● WORK ITEM: A faithful copy of the entries is required, with no images in it.

======== DATA SHOWN

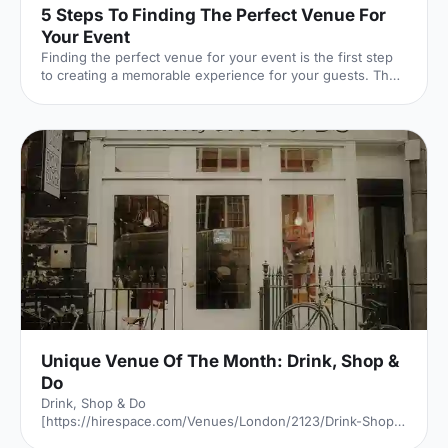
5 Steps To Finding The Perfect Venue For
Your Event
Finding the perfect venue for your event is the first step
to creating a memorable experience for your guests. The
venue finding pro's at Hire Space give their advice on
some simple steps you can take to make sure you get it
right.
Unique Venue Of The Month: Drink, Shop &
Do
Drink, Shop & Do
[https://hirespace.com/Venues/London/2123/Drink-Shop-
Do] is a venue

================

● EXERCISE RESULT:
5 Steps To Finding The Perfect Venue For
Your Event
Finding the perfect venue for your event is the first step
to creating a memorable experience for your guests. The
venue finding pro's at Hire Space give their advice on
some simple steps you can take to make sure you get it
right.
Unique Venue Of The Month: Drink, Shop &
Do
Drink, Shop & Do
[https://hirespace.com/Venues/London/2123/Drink-Shop-
Do] is a venue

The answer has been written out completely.